Collect every line below that contains the string "Platz". Treat uppercase and lowercase letters as different.
########
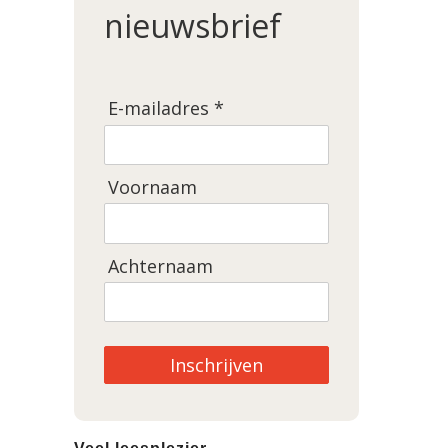
nieuwsbrief
E-mailadres *
Voornaam
Achternaam
Inschrijven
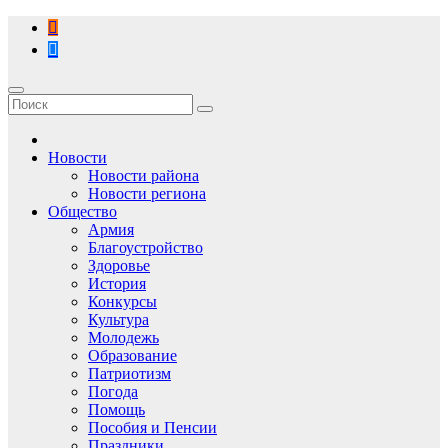
Перейти
к
содержимому
Новости
Новости района
Новости региона
Общество
Армия
Благоустройство
Здоровье
История
Конкурсы
Культура
Молодежь
Образование
Патриотизм
Погода
Помощь
Пособия и Пенсии
Праздники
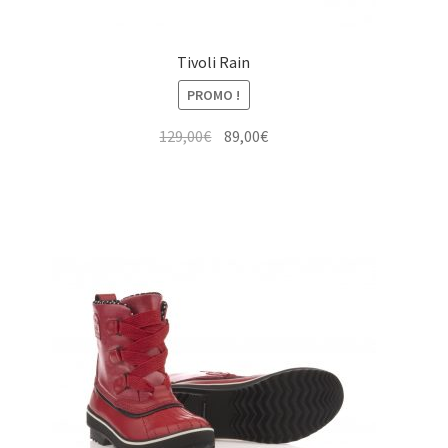
Tivoli Rain
PROMO !
Le
Le
129,00
€
89,00
€
prix
prix
initial
actuel
était :
est :
129,00€.
89,00€.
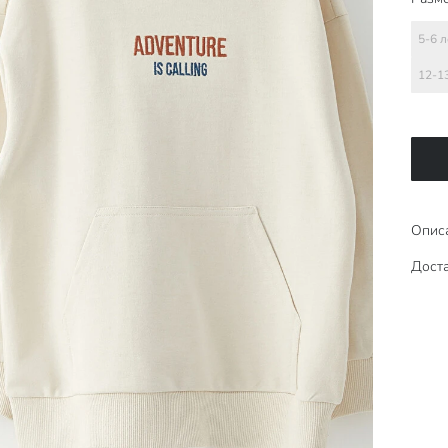
5-6 л
12-1
Опис
Доста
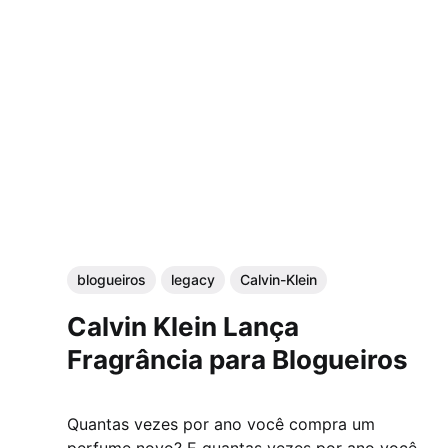
blogueiros
legacy
Calvin-Klein
Calvin Klein Lança
Fragrância para Blogueiros
Quantas vezes por ano você compra um
perfume novo? E quantas vezes por ano você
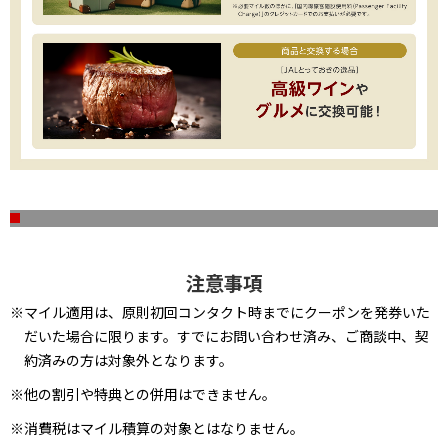
注意事項
※マイル適用は、原則初回コンタクト時までにクーポンを発券いた
だいた場合に限ります。すでにお問い合わせ済み、ご商談中、契
約済みの方は対象外となります。
※他の割引や特典との併用はできません。
※消費税はマイル積算の対象とはなりません。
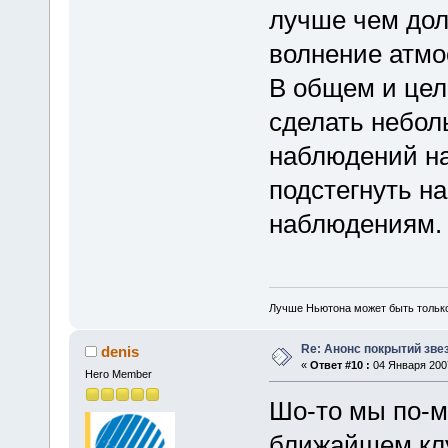
лучше чем дол
волнение атмо
В общем и цел
сделать небол
наблюдений н
подстегнуть н
наблюдениям.
Лучше Ньютона может быть тольк
Re: Анонс покрытий зве
denis
«
Ответ #10 :
04 Января 2007
Hero Member
Шо-то мы по-м
ближайшем клу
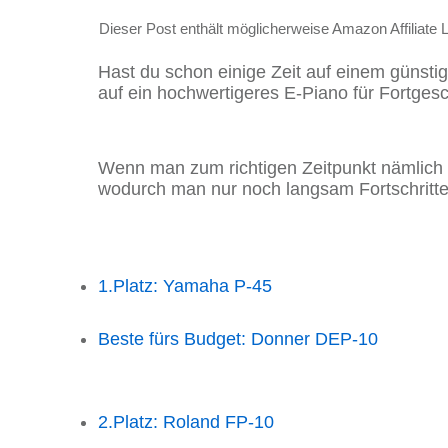
Dieser Post enthält möglicherweise Amazon Affiliate 
Hast du schon einige Zeit auf einem günstig
auf ein hochwertigeres E-Piano für Fortges
Wenn man zum richtigen Zeitpunkt nämlich n
wodurch man nur noch langsam Fortschritte
1.Platz: Yamaha P-45
Beste fürs Budget: Donner DEP-10
2.Platz: Roland FP-10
########
*OUTPUT OF THE TASK*
1.Platz: Yamaha P-45
2.Platz: Roland FP-10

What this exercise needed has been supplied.